Work required -
Filter the entries and keep only the lines where the string "منافقانه" appears.

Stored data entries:
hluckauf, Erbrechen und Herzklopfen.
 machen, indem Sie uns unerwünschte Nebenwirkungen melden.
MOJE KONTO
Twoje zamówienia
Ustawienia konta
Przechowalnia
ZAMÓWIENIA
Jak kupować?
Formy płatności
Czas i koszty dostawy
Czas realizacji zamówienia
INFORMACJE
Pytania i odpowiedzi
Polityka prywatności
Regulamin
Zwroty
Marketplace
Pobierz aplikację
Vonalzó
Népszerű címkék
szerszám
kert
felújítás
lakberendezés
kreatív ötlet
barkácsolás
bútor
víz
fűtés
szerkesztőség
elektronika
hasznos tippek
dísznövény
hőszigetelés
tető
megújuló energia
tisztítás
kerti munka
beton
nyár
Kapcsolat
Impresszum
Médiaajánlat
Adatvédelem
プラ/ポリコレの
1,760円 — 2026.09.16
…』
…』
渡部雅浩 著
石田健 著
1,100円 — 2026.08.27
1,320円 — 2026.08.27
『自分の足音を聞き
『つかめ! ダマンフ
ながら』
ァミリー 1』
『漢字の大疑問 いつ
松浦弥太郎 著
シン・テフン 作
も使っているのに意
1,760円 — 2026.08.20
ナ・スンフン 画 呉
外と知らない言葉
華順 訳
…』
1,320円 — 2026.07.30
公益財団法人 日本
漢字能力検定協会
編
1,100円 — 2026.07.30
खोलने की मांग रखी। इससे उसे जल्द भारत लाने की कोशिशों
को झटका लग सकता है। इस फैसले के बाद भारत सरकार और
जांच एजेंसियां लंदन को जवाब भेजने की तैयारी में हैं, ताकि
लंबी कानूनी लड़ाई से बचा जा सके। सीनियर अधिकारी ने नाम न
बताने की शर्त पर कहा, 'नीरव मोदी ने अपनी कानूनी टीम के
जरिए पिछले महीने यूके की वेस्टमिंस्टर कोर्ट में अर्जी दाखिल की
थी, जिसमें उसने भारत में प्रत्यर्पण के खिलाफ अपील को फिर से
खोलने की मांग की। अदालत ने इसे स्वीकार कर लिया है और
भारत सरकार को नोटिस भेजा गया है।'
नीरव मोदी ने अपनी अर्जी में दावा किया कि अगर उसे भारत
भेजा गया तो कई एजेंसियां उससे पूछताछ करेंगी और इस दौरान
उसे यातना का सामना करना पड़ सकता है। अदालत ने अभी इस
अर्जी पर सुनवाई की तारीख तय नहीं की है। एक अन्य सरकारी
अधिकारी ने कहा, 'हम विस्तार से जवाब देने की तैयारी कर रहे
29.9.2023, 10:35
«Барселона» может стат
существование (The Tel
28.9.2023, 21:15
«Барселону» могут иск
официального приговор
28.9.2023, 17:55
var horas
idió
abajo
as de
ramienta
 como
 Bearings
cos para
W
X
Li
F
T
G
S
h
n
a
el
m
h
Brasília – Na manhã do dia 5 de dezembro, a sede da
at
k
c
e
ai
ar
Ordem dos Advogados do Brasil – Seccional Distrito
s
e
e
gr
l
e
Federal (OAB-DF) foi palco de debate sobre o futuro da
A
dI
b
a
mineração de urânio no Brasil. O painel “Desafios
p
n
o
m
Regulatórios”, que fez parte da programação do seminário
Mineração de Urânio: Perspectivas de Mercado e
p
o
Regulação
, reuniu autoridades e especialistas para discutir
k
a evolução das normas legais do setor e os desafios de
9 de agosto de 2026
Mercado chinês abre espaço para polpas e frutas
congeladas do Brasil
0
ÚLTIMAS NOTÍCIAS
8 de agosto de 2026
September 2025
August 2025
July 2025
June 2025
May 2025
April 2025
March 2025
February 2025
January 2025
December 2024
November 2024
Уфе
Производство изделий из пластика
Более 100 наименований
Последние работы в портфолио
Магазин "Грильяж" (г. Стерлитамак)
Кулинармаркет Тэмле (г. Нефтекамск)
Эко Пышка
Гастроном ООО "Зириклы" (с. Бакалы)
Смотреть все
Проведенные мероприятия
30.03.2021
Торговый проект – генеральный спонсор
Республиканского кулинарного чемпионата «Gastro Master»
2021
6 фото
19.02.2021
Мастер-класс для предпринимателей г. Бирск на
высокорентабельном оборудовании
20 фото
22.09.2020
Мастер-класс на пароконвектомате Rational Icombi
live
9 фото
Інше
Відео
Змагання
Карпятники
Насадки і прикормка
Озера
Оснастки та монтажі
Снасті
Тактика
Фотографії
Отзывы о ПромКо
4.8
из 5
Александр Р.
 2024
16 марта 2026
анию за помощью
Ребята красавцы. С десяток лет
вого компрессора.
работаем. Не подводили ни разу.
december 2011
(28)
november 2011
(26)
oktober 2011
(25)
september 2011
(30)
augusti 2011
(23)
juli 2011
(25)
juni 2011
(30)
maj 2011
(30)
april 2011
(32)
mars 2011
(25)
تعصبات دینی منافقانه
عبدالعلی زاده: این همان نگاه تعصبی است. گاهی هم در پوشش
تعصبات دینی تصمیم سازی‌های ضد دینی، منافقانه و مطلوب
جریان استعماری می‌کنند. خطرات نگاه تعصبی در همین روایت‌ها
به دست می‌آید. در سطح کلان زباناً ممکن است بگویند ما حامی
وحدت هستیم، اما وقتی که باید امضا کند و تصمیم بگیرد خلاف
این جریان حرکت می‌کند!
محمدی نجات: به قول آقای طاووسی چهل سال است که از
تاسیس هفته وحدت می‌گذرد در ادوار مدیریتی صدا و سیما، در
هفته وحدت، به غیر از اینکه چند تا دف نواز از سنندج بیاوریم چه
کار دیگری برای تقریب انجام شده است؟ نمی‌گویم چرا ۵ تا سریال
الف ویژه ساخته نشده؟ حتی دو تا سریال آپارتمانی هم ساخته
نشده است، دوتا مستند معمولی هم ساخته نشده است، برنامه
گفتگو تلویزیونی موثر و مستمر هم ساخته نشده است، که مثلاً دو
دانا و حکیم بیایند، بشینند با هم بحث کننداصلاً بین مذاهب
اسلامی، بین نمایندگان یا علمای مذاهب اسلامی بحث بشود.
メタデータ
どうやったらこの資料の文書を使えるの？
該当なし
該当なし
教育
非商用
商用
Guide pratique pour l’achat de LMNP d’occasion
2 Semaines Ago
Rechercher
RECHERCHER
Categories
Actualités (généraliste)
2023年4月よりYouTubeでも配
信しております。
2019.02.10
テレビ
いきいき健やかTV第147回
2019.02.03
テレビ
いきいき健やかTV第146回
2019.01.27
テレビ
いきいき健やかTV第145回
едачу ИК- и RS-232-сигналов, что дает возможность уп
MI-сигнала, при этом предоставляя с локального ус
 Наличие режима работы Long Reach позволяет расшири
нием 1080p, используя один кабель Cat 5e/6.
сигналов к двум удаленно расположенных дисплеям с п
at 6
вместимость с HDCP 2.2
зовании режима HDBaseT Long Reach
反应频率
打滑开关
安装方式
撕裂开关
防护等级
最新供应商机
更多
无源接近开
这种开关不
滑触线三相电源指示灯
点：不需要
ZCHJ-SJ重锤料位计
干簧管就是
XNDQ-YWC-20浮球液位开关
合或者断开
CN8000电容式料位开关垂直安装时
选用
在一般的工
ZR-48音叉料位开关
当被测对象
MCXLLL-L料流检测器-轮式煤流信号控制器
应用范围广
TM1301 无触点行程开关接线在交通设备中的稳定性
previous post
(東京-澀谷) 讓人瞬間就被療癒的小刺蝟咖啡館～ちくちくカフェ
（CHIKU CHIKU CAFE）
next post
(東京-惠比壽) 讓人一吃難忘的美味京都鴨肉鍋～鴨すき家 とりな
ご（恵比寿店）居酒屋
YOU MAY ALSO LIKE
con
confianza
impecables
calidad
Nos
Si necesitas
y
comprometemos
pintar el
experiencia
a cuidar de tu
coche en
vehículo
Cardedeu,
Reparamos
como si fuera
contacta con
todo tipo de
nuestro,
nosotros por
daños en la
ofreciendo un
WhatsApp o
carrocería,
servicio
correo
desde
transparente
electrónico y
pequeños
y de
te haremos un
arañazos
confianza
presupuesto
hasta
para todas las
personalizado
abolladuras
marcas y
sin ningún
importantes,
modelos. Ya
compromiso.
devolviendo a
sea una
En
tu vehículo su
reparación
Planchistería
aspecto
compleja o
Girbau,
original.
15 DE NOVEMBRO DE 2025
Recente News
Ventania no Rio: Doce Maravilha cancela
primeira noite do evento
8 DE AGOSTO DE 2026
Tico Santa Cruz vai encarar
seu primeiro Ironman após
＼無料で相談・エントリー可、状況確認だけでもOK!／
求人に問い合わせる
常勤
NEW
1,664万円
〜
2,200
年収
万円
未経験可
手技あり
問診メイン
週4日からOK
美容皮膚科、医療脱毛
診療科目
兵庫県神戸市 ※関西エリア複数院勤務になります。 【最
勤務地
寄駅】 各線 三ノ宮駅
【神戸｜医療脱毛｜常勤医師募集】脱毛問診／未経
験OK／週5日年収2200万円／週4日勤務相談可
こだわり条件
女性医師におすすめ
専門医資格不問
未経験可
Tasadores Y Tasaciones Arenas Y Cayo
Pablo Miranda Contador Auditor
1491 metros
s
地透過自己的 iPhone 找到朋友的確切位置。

Task result -
تعصبات دینی منافقانه
تعصبات دینی تصمیم سازی‌های ضد دینی، منافقانه و مطلوب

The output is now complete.